> **SELECTED EXTRACT**
▼

Indeed, whether we elect people who funnel our wealth to the top 1% or have that person imposed upon us makes little real impact on our daily lives: these Panama 800 are the same people who fund the politicians to tell us that Australia cannot afford living wages or a social safety net.

The Panama Papers show we need a new democratic compact which is capable of regulating the behaviour of the wealthy and the powerful. Four measures can help us restore our democracy.

The first step is a referendum for a constitutional amendment to limit political donations to flesh and blood members of our community and to cap such contributions at $1000 in any one election cycle.

Large-scale corporate donations have broken the nexus of trust between our politicians and the people – they have broken our democracy. A constitutional referendum to clean out the big money from our democratic system can help restore the voice of our fellow citizens.

Second, we cannot separate our workplaces from our communities – a lack of democracy in one field bleeds into the other. Hence, the relative decline of union membership and collective action in Australia is reflective of our broader democratic crisis.

We need to shift power from our corporate and political elites towards the people. But this cannot happen without workers standing together in unions.

Unions are engines of democracy, which are always at the forefront of any fight for the expansion of democratic rights.

However, union leaders like myself need to make the difficult choice of reducing the importance of our individual role within the political sphere. The way union affiliation presently works with Labor rests on union secretaries and other senior officials exercising votes on behalf of tens of thousands of their members.

We need to consciously reimagine the union-Labor affiliation link as a right for union workers and members to participate and have a say themselves within Labor, whether that is preselecting local candidates, voting on the parliamentary leader or shaping policy. This would then expand the social base of progressive politics in our country from a few hundred elites and a few thousand party members to one million workers in affiliated unions.

Union workers would be able to use their membership to directly amplify their political voice.

Third, democratic renewal in the political sphere will only work if it’s connected to democratic renewal at work.

The right for workers to elect their co-workers as union delegates to help represent them at work should be enshrined as a fundamental right. Locally elected delegates with the right to a reasonable amount of paid time to access training to carry out their role, paid time on the job to assist in representing their workmates and access to reasonable workplace facilities for their role are a key part of workers standing together. This is not a matter to haggle over; it should be a fundamental right if workers choose a co-worker to represent them.

▲

> **RECORD EXCERPTS**
▼

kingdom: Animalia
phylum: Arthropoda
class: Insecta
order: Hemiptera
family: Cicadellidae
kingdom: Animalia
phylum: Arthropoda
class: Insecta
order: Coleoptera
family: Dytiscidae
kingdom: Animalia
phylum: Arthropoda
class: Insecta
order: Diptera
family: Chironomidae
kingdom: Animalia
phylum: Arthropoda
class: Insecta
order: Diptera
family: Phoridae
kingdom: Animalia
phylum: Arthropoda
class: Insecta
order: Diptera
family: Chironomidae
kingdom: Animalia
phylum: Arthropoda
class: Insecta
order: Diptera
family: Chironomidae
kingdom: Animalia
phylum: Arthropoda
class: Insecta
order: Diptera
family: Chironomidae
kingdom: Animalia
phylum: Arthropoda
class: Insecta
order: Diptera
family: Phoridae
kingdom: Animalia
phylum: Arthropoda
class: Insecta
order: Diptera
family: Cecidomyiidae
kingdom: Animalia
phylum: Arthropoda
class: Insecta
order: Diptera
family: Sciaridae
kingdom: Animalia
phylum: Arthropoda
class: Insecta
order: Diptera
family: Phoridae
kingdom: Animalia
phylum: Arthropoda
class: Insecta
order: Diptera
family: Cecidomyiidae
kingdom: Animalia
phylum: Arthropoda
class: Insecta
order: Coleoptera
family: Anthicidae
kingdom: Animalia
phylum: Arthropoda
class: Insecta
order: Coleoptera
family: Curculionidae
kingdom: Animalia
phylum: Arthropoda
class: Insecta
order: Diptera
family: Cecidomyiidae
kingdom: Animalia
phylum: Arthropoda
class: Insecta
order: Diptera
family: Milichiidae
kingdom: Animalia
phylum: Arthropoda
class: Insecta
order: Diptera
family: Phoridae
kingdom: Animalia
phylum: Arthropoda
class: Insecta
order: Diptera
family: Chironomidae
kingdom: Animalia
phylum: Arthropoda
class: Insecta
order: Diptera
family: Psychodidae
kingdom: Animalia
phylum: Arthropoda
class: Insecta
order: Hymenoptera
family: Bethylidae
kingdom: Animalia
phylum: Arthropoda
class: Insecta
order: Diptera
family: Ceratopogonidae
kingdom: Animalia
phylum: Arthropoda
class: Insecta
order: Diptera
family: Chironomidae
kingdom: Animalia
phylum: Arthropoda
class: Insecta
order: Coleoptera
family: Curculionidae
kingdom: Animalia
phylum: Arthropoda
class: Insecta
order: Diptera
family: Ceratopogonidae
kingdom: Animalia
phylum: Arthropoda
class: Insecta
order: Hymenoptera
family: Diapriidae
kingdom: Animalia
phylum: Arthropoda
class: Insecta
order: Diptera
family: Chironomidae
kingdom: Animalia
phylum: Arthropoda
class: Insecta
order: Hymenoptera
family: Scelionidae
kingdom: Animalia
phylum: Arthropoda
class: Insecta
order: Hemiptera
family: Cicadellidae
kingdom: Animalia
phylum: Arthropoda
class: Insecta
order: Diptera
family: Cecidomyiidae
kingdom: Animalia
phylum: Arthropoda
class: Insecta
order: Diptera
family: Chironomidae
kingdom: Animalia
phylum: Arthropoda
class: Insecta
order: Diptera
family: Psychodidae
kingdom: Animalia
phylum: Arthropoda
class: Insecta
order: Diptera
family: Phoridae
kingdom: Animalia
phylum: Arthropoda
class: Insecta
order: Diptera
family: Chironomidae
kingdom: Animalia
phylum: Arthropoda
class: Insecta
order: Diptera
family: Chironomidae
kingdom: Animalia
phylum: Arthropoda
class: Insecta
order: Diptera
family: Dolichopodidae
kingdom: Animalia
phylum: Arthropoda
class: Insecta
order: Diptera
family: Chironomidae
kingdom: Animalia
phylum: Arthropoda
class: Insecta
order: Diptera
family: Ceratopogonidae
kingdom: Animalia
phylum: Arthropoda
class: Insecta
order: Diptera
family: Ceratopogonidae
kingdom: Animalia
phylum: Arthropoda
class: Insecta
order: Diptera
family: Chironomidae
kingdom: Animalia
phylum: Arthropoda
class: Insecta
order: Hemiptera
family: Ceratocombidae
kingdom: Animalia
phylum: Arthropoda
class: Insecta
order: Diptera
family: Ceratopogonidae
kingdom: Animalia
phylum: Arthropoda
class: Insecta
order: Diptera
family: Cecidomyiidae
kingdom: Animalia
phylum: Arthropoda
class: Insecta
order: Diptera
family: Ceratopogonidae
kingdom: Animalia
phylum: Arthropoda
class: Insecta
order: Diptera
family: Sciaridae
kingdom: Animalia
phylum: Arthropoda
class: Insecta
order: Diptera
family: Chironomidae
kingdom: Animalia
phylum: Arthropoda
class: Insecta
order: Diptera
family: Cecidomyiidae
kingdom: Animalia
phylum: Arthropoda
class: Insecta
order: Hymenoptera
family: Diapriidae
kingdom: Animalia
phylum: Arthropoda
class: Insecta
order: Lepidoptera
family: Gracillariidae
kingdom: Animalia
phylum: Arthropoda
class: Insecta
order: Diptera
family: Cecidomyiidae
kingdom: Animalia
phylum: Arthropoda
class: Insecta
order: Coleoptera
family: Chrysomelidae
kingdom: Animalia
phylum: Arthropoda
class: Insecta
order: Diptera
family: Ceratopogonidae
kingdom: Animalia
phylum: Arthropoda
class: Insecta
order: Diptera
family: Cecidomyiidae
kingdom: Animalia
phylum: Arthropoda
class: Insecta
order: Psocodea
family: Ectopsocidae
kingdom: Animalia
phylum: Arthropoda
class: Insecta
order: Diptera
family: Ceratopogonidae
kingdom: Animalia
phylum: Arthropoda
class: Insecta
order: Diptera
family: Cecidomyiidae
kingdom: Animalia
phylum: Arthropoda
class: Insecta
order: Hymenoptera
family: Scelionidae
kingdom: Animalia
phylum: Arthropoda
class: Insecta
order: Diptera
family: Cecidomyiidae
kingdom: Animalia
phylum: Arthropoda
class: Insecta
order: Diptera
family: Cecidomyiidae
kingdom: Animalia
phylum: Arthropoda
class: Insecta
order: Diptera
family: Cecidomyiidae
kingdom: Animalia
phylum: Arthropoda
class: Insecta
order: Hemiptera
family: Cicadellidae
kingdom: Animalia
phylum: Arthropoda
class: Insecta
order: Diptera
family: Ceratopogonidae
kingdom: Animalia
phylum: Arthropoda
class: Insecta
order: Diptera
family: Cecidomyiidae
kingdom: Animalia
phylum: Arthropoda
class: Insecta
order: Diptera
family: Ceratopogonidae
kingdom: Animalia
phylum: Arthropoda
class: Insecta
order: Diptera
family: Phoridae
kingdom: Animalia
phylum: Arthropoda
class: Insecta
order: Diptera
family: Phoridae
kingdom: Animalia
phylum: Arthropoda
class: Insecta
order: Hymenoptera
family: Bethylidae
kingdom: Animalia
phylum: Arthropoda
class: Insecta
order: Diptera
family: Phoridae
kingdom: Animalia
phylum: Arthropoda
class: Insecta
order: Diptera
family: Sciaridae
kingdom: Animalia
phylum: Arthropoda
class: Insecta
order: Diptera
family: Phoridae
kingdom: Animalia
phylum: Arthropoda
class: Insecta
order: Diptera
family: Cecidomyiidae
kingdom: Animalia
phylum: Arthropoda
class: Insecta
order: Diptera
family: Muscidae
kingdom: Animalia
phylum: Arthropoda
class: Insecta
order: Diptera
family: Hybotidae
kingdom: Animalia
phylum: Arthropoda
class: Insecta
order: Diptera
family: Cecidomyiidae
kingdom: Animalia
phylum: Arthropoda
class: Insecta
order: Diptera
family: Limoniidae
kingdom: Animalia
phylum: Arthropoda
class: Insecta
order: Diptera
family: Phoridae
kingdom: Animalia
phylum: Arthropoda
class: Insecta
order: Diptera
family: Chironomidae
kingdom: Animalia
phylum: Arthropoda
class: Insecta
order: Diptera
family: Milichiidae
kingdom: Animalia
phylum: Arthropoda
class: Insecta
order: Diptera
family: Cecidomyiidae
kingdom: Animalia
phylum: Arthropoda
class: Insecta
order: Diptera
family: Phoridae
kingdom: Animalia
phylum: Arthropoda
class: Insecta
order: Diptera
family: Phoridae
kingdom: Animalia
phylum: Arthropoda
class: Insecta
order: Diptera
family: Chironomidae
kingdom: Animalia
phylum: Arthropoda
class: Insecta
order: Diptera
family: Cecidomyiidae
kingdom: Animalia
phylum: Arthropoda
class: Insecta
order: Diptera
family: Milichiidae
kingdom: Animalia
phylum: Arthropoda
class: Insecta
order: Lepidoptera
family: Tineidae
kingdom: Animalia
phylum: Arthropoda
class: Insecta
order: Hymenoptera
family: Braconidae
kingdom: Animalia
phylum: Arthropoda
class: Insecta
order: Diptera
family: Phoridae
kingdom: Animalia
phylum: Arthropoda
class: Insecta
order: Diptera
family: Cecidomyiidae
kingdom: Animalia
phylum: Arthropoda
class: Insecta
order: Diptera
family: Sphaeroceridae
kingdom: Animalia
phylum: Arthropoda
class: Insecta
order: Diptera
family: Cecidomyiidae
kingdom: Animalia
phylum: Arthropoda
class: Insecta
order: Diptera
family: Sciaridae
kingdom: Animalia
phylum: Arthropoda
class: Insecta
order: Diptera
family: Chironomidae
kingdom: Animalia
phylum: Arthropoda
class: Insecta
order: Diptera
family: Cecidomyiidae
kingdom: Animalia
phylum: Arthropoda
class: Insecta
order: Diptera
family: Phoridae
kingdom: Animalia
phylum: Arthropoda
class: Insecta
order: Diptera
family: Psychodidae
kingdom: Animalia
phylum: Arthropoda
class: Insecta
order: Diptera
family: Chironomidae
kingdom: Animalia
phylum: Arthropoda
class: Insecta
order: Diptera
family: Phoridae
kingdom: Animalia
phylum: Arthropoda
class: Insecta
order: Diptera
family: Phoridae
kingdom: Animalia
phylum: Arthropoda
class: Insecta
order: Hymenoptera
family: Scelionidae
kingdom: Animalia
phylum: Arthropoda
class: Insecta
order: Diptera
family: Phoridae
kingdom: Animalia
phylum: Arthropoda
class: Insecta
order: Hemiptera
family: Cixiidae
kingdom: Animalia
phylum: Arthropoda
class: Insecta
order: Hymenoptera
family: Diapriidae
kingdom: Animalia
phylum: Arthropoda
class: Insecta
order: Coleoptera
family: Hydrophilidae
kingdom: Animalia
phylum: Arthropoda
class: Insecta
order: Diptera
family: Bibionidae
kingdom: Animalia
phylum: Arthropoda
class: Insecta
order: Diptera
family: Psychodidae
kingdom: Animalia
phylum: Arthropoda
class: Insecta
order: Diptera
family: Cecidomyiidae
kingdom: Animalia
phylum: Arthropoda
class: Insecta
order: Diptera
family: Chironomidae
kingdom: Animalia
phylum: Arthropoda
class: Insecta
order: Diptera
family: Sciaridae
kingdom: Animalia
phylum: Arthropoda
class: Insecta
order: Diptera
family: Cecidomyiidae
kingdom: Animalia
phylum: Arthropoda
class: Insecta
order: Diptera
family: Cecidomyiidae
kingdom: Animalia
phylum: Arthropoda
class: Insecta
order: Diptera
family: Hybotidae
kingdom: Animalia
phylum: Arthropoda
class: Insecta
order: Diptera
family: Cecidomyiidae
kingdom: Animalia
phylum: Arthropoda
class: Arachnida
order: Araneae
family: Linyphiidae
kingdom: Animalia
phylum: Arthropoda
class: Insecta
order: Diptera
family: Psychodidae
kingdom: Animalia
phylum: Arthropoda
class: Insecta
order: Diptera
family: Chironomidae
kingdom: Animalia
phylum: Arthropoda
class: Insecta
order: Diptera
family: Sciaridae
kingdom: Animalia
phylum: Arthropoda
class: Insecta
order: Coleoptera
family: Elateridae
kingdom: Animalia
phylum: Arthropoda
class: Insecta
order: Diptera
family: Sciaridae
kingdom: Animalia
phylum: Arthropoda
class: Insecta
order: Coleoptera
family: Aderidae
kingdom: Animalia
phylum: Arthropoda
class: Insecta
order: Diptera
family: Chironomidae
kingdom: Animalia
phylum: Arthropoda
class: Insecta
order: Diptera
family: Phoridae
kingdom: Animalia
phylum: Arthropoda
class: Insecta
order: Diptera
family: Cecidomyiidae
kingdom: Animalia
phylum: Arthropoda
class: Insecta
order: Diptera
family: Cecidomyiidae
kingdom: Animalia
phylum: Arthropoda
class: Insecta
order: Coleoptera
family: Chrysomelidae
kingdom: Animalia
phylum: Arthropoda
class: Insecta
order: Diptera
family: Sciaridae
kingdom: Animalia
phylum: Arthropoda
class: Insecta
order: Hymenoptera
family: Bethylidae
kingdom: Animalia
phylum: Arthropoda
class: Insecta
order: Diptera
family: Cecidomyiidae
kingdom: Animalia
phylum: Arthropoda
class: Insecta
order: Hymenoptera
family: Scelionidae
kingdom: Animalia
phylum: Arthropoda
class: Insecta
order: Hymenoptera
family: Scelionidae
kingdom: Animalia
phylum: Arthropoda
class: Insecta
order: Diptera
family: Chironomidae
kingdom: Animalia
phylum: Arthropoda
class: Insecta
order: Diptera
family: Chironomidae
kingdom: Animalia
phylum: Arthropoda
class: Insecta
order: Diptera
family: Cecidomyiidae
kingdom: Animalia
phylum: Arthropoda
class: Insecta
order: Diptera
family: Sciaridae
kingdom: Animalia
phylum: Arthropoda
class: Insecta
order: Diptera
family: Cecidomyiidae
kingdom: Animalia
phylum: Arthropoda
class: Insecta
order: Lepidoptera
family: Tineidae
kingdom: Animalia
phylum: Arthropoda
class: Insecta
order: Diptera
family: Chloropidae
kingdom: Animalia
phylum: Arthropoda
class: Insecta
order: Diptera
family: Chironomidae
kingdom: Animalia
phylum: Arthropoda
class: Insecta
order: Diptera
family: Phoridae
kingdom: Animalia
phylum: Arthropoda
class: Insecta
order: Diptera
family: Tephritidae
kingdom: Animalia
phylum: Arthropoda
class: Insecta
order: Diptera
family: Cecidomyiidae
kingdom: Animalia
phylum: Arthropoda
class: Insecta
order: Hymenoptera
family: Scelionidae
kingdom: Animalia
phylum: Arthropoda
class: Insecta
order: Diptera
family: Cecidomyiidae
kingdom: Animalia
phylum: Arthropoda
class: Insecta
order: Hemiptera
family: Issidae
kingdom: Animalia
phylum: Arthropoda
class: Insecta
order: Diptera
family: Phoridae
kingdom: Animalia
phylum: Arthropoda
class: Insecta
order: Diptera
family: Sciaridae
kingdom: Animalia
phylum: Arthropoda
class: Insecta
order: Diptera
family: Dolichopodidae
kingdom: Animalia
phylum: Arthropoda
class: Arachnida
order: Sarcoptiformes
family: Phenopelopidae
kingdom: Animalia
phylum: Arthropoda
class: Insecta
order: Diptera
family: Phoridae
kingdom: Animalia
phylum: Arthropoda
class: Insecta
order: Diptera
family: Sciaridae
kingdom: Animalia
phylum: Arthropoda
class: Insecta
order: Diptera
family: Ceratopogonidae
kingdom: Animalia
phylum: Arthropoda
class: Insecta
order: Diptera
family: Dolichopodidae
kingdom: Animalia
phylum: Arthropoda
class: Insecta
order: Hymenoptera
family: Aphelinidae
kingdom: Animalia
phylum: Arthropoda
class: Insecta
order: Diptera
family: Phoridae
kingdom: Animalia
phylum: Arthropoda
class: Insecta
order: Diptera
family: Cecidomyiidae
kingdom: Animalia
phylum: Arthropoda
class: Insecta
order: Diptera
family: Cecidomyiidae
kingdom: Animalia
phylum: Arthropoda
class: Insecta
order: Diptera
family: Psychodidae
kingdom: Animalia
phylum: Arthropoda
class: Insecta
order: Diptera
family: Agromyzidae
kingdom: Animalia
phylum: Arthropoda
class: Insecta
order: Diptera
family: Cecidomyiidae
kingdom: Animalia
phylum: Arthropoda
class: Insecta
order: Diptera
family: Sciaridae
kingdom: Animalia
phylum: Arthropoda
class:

▲

> **WHAT THIS TASK INVOLVES**
Rewrite the piece on democratic renewal starting at "We need to shift" and ending at "of their members.", putting "drivers" wherever "engines" appears.

> **EXPECTED ANSWER**
We need to shift power from our corporate and political elites towards the people. But this cannot happen without workers standing together in unions.

Unions are drivers of democracy, which are always at the forefront of any fight for the expansion of democratic rights.

However, union leaders like myself need to make the difficult choice of reducing the importance of our individual role within the political sphere. The way union affiliation presently works with Labor rests on union secretaries and other senior officials exercising votes on behalf of tens of thousands of their members.